*PROBLEM TO SOLVE*:
Please repeat, unchanged, the lines at the top of the listing below, ending with the one that has "45: (314, 490)".

^^^^^^^^^^^^^^^^

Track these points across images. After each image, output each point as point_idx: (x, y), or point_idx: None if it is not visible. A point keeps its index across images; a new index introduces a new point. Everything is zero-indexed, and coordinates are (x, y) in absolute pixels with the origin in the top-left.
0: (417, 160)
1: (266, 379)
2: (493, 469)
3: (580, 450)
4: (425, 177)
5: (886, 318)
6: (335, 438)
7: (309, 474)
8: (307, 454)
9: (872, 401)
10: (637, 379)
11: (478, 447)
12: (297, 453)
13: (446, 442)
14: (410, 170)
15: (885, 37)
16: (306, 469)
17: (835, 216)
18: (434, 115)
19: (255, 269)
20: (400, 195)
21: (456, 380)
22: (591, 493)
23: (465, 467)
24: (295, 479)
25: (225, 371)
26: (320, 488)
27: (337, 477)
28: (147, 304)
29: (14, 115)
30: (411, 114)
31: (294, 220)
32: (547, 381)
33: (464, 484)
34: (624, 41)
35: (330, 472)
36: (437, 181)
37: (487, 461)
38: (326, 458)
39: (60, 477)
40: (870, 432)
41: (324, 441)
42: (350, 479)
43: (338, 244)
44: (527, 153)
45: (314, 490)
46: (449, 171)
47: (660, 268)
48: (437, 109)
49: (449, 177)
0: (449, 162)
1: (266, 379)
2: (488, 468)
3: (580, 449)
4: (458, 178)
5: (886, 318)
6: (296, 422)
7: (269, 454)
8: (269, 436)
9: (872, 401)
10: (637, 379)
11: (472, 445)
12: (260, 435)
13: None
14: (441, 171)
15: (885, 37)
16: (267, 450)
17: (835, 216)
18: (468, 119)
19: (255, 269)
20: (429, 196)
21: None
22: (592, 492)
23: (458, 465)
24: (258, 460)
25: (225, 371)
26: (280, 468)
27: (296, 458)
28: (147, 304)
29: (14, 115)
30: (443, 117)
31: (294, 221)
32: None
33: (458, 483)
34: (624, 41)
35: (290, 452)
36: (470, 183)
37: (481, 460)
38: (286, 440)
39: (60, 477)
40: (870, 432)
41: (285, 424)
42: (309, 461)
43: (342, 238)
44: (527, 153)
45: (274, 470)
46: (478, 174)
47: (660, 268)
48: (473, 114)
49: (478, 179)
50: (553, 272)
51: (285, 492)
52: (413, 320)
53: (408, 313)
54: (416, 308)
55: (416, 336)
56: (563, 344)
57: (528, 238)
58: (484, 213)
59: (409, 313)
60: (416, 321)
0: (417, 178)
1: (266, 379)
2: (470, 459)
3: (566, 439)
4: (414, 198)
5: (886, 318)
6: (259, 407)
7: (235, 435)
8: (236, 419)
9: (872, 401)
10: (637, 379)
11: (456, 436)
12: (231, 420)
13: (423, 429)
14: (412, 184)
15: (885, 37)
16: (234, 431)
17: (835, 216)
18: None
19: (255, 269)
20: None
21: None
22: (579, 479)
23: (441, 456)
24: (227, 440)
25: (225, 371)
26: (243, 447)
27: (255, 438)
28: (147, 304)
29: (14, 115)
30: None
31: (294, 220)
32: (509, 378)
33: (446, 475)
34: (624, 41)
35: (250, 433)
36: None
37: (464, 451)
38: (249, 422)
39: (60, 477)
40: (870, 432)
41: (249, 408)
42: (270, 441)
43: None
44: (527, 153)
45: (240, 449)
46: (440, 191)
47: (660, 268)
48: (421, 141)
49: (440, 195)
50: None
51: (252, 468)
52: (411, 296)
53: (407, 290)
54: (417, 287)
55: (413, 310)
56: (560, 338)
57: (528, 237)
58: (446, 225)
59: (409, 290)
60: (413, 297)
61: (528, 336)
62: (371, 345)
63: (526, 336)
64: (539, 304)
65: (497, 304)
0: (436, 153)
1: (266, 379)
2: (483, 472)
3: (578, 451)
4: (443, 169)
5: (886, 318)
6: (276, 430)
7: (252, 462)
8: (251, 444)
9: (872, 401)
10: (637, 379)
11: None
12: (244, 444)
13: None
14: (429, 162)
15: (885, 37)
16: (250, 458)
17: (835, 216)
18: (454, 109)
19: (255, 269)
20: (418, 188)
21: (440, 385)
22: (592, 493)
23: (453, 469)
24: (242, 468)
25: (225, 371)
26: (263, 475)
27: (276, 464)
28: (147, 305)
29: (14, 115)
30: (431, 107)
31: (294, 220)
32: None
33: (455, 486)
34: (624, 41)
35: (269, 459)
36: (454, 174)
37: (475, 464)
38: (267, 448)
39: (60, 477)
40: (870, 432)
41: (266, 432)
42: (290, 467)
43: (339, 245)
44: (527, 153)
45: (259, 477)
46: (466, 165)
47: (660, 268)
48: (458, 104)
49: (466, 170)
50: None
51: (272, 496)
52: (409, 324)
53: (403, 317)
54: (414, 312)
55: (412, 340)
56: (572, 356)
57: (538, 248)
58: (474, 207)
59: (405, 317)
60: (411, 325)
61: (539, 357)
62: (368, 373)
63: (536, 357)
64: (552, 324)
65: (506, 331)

^^^^^^^^^^^^^^^^

*TASK RESULT*:
Track these points across images. After each image, output each point as point_idx: (x, y), or point_idx: None if it is not visible. A point keeps its index across images; a new index introduces a new point. Everything is zero-indexed, and coordinates are (x, y) in absolute pixels with the origin in the top-left.
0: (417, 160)
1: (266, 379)
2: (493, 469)
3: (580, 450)
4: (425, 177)
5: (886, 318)
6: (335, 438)
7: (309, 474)
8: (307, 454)
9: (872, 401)
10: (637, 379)
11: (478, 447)
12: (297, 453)
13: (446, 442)
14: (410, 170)
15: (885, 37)
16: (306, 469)
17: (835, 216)
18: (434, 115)
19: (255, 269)
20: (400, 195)
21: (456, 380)
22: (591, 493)
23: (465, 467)
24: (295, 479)
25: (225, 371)
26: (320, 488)
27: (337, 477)
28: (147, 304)
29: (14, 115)
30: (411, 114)
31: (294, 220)
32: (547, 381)
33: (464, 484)
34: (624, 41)
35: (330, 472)
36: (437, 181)
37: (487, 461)
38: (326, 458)
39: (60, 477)
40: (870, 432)
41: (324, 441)
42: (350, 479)
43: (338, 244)
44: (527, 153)
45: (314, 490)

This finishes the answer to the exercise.